A hora dos ruminantes foi a primeira novela de José J. Veiga, muito bem recebida pela crítica especializada, que deu ao autor o reconhecimento completo pelo seu trabalho, iniciado poucos anos antes, em 1959, com a publicação da coletânea Os cavalinho do Platiplanto, livro bem avaliado e rico em sabores para o leitor de ficção fantástica porque boa parte dos contos – senão todos – está de algum modo associado ao fantástico.

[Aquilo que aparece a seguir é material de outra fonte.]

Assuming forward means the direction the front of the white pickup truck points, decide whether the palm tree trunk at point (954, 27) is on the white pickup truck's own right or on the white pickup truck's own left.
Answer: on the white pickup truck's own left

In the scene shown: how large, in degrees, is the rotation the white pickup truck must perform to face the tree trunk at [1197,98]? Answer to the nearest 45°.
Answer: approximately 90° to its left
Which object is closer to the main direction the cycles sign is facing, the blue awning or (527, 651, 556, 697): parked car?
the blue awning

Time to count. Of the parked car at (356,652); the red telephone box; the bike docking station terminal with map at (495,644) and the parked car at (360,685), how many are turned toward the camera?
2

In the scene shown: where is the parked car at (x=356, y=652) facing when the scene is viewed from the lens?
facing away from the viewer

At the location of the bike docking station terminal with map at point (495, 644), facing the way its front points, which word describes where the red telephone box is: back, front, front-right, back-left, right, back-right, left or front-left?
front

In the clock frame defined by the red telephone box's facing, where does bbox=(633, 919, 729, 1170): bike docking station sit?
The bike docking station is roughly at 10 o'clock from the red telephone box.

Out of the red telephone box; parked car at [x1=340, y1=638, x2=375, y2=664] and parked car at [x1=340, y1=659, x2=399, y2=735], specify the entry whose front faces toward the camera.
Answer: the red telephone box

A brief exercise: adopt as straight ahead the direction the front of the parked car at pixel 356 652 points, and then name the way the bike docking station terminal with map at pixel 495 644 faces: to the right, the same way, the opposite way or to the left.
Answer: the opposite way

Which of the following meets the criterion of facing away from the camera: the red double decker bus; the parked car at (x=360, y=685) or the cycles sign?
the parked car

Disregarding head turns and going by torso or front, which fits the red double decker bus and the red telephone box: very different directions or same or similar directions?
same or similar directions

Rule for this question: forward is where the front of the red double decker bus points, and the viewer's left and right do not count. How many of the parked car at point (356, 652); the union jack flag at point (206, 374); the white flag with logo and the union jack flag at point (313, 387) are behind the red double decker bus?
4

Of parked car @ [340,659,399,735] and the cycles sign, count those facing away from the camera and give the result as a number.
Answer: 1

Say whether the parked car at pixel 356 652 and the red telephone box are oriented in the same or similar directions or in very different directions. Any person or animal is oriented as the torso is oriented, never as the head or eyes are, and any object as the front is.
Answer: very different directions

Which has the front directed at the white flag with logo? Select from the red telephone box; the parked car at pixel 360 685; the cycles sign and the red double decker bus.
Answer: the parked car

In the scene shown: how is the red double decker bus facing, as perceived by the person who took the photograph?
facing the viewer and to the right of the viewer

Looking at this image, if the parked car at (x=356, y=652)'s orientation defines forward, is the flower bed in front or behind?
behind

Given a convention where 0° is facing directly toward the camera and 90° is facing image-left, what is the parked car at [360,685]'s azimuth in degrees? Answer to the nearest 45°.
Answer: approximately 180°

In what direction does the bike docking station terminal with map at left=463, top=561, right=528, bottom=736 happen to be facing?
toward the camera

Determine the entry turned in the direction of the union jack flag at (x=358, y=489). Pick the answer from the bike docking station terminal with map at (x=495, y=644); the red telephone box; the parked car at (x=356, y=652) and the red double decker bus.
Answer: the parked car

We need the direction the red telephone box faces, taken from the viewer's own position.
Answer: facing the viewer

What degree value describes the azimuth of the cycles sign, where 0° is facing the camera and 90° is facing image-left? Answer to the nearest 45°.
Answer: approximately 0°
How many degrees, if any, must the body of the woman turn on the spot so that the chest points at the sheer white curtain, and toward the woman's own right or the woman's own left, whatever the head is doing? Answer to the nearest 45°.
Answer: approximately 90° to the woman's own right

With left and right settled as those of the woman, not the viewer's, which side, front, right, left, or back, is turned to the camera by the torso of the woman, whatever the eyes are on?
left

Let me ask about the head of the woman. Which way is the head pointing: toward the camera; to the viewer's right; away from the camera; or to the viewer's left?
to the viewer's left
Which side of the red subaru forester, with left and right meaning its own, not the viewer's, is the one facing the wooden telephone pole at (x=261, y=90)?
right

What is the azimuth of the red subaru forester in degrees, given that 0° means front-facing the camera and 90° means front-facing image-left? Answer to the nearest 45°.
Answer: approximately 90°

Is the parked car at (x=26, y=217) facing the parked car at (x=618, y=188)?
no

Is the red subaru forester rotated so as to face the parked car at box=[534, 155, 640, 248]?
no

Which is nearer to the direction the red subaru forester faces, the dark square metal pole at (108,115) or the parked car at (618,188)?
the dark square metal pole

O sucesso e o reconhecimento de Veiga são estranhos no imaginário dos fã brasileiro de ficção fantástica. Isso porque desmentem cada uma das suas principais “verdades” instituídas: 1) Que o mainstream tem preconceito visceral contra a ficção fantástica; 2) que ficção fantástica não vende; e 3) que só os fãs conseguem escrever ficção fantástica de boa qualidade.
Veiga sempre foi um autor identificado com o mainstream, um outsider que nunca fez parte do domínio dos fãs, seja em sua geração contemporânea, a Primeira Onda – conhecida como Geração GRD –, seja na Segunda Onda, formada por fãs e fanzines a partir de meados dos anos 1980. Apesar disso, e desde o primeiro livro, toda a sua carreira vitoriosa foi construída com a ficção fantástica.
Entre seus trabalhos há ficção científica (Sombras de reis barbudos, 1972, história alternativa (A casca da serpente, 1989), ficção alternativa (O relógio Belisário, 1995) e muita fantasia. Todos venderam bem, tiveram dezenas de edições, foram traduzidos em muitas línguas, reconhecidos pelo mainstream e agraciados com vários prêmios: Veiga recebeu da Câmara Brasileira do Livro três Prêmios Jabuti, por De jogos e festas (1981), Aquele mundo de Vasabarros (1983) e O risonho cavalo do príncipe (1993). Em 1997, o valor da obra de Veiga foi reconhecido pela Academia Brasileira de Letras que lhe outorgou o Prêmio Machado de Assis.
Falecido em 1999, José J. Veiga legou aos brasileiros uma obra ampla e de grande significado, que precisa ser conhecida e estudada por aqueles que pretendem atuar no meio editorial, seja como autores, críticos ou editores.